From the Guidelines
Typhlitis is primarily caused by severe neutropenia, which allows intestinal bacteria to invade the bowel wall, particularly in the cecum region, and the most common causes include chemotherapy for cancer, especially leukemia, as well as other immunosuppressive conditions 1. The pathophysiology of typhlitis involves damage to the intestinal mucosa combined with neutropenia, allowing normal gut bacteria to proliferate and invade the bowel wall, causing inflammation, edema, and potentially necrosis. Some key factors that contribute to the development of typhlitis include:
- Chemotherapy for cancer, particularly leukemia
- Bone marrow transplantation
- Aplastic anemia
- AIDS and other immunosuppressive conditions
- Specific chemotherapy agents such as cytarabine, doxorubicin, vincristine, and high-dose cyclophosphamide
- Prolonged antibiotic use that disrupts normal gut flora
- Steroid therapy
- Direct cytotoxic effects of chemotherapy on rapidly dividing intestinal cells
- Malnutrition and mucosal injury from medications According to the most recent study, neutropenic enterocolitis (typhlitis) is the commonest cause of acute abdominal pain in neutropenic cancer patients, typically occurring 1 or 2 weeks after chemotherapy is initiated 1. It is essential to note that typhlitis carries a high mortality rate if misdiagnosed or underestimated, and accurate differential diagnosis is mandatory 1. The diagnosis of typhlitis is often made based on clinical presentation, laboratory results, and imaging studies, such as CT scans or abdominal ultrasonography, which can show bowel wall thickening, fluid-filled bowel, ascites, and other signs of inflammation 1. In terms of management, treatment of neutropenic enteritis and typhlitis should be nonoperative, including broad-spectrum antibiotics and bowel rest, with emergency surgery reserved only for those patients presenting with signs of perforation or ischemia 1.
From the Research
Causes of Typhlitis
The causes of typhlitis are primarily associated with cancer chemotherapy, particularly in patients receiving intensive chemotherapeutic regimens that can induce mucosal damage [ 2 ]. Some key factors and conditions that contribute to the development of typhlitis include:
- Neutropenia: A condition characterized by an abnormally low number of neutrophils, which are a type of white blood cell important for fighting infections [ 3 ].

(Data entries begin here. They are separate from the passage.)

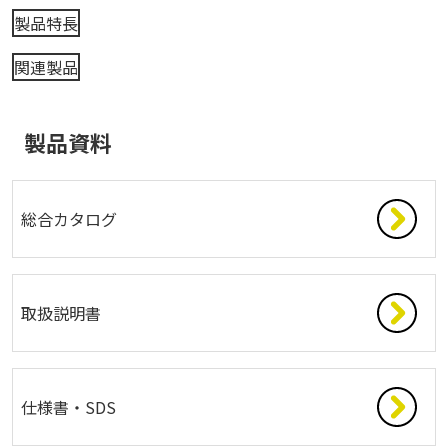
製品特長
関連製品
製品資料
総合カタログ
取扱説明書
仕様書・SDS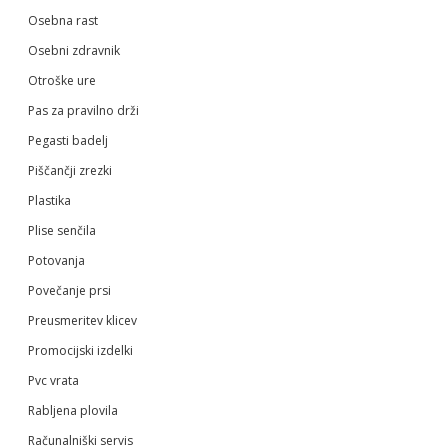
Osebna rast
Osebni zdravnik
Otroške ure
Pas za pravilno drži
Pegasti badelj
Piščančji zrezki
Plastika
Plise senčila
Potovanja
Povečanje prsi
Preusmeritev klicev
Promocijski izdelki
Pvc vrata
Rabljena plovila
Računalniški servis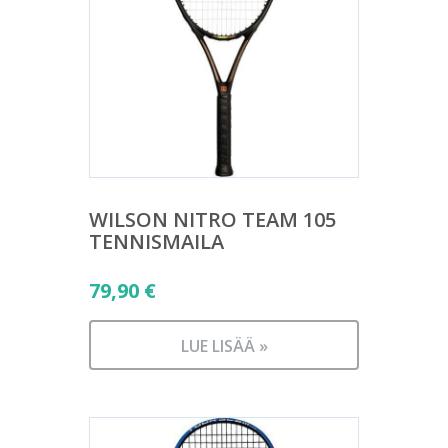
WILSON NITRO TEAM 105
TENNISMAILA
79,90
€
LUE LISÄÄ »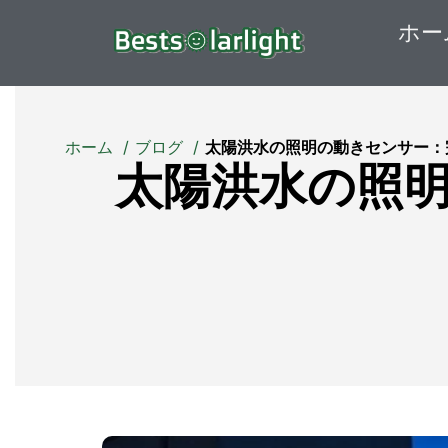
ホー
ホーム
ブログ
太陽洪水の照明の動きセンサー：完
太陽洪水の照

- Chemotherapy-induced neutropenia: This is a common cause of typhlitis, especially in patients with acute leukemia or those undergoing aggressive chemotherapy for other cancers [ 2,4 ].

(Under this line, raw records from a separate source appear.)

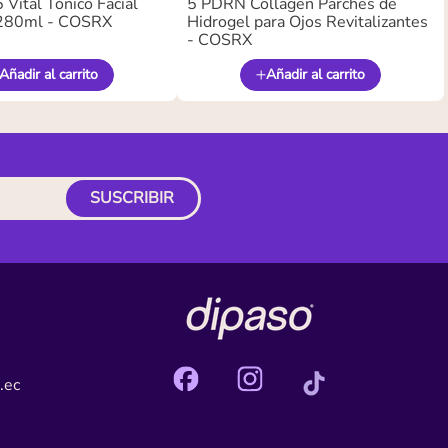
Vital Tónico Facial
5 PDRN Collagen Parches de
280ml - COSRX
Hidrogel para Ojos Revitalizantes
- COSRX
Añadir al carrito
Añadir al carrito
SUSCRIBIR
.ec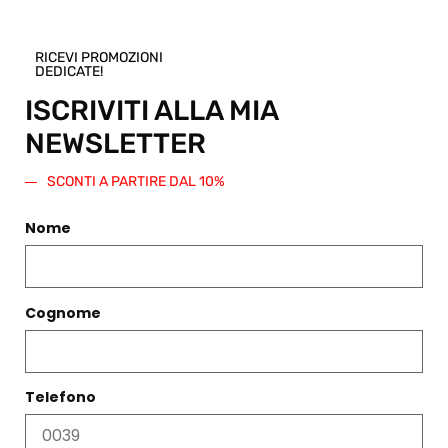
prodotto.
Verrà
generato
RICEVI PROMOZIONI
DEDICATE!
un codice
sconto di
ISCRIVITI ALLA MIA
pari
NEWSLETTER
importo
da
SCONTI A PARTIRE DAL 10%
spendere
su questo
o qualsiasi
Nome
altro
articolo
presente
nello Shop.
Cognome
Regala
questo
prodotto
Telefono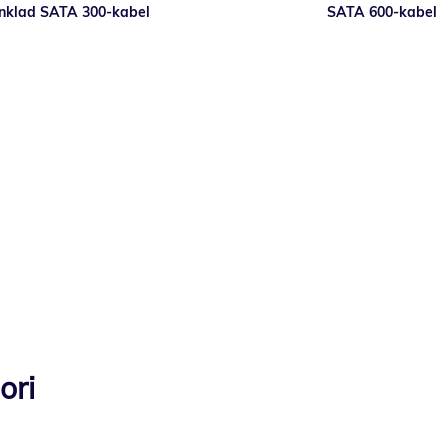
nklad SATA 300-kabel
SATA 600-kabel
ori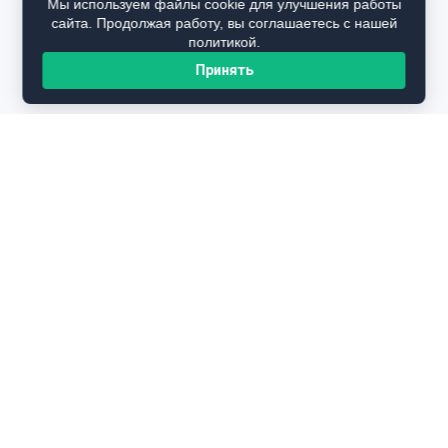
Мы используем файлы cookie для улучшения работы
сайта. Продолжая работу, вы соглашаетесь с нашей
политикой.
Принять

- Immunocompromised state: Patients with compromised immune systems, such as those with cancer or undergoing immunosuppressive therapy, are at higher risk of developing typhlitis [ 5 ].
- Bacterial infections: The presence of certain bacteria, including Clostridium difficile, can contribute to the development of typhlitis [ 5 ].

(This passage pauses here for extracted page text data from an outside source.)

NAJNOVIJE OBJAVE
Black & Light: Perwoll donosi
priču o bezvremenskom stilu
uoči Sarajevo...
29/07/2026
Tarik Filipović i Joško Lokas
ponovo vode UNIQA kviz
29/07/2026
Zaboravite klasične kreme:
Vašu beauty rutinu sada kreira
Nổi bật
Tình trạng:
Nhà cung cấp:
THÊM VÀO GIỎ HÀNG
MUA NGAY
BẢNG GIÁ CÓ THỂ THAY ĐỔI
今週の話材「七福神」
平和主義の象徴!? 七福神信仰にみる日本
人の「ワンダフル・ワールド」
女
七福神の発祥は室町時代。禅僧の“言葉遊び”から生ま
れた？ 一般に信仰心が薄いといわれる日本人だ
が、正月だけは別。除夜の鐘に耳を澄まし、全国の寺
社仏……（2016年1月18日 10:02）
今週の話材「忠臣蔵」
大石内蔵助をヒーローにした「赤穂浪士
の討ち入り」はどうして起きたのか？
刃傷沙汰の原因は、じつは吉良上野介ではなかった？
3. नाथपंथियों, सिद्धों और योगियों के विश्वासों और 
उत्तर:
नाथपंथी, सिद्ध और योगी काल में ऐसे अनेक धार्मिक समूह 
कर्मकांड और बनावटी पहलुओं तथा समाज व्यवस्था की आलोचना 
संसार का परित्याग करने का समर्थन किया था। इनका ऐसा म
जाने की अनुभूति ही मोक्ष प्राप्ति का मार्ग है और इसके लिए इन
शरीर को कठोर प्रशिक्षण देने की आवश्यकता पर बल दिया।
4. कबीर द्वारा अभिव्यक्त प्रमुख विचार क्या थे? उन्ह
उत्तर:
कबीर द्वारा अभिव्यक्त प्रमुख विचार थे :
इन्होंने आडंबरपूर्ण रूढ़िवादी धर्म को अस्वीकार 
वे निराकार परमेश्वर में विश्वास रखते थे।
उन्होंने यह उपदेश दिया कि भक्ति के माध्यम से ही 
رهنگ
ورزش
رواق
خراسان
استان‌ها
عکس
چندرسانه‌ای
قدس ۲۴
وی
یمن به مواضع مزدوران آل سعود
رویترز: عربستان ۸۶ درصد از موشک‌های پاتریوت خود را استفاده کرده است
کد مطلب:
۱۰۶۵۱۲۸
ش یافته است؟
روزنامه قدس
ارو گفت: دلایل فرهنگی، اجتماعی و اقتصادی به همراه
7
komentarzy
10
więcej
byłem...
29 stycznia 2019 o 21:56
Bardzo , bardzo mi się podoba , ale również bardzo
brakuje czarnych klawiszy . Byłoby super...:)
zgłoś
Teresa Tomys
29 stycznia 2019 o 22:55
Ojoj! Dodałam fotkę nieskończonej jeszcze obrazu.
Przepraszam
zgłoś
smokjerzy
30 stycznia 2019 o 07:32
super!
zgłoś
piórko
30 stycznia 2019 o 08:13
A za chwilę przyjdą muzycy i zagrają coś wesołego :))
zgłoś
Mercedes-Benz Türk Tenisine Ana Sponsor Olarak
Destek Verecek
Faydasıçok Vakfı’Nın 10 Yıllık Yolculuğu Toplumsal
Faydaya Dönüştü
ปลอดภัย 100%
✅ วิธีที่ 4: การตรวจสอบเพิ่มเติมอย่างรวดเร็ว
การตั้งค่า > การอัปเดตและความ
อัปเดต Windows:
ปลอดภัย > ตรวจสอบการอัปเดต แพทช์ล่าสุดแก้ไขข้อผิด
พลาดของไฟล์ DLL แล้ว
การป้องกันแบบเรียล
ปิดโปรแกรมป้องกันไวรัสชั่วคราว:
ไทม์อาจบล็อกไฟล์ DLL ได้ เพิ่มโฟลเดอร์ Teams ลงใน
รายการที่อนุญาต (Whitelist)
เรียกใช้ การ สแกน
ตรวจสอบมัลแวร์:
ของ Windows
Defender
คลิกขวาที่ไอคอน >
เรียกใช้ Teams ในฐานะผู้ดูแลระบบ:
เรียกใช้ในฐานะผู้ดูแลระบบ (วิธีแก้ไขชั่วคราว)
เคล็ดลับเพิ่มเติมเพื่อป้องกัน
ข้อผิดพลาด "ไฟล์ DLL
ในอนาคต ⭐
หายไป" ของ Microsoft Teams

- Poor arterial perfusion and the presence of colonic bacteria in the cecum: These factors can lead to a necrotizing process in the cecum, resulting in typhlitis [ 4 ].
Associated Conditions and Complications
Typhlitis can be associated with various complications and conditions, including:
- Septicaemia: A life-threatening condition that occurs when bacteria enter the bloodstream [ 6 ].
- Necrosis and perforation of the bowel: These are serious complications of typhlitis that can require surgical intervention [ 3 ].
- Clostridium difficile-associated diarrhea (CDAD): This condition can occur concurrently with typhlitis, as seen in a case report where a patient developed both conditions after chemotherapy [ 5 ].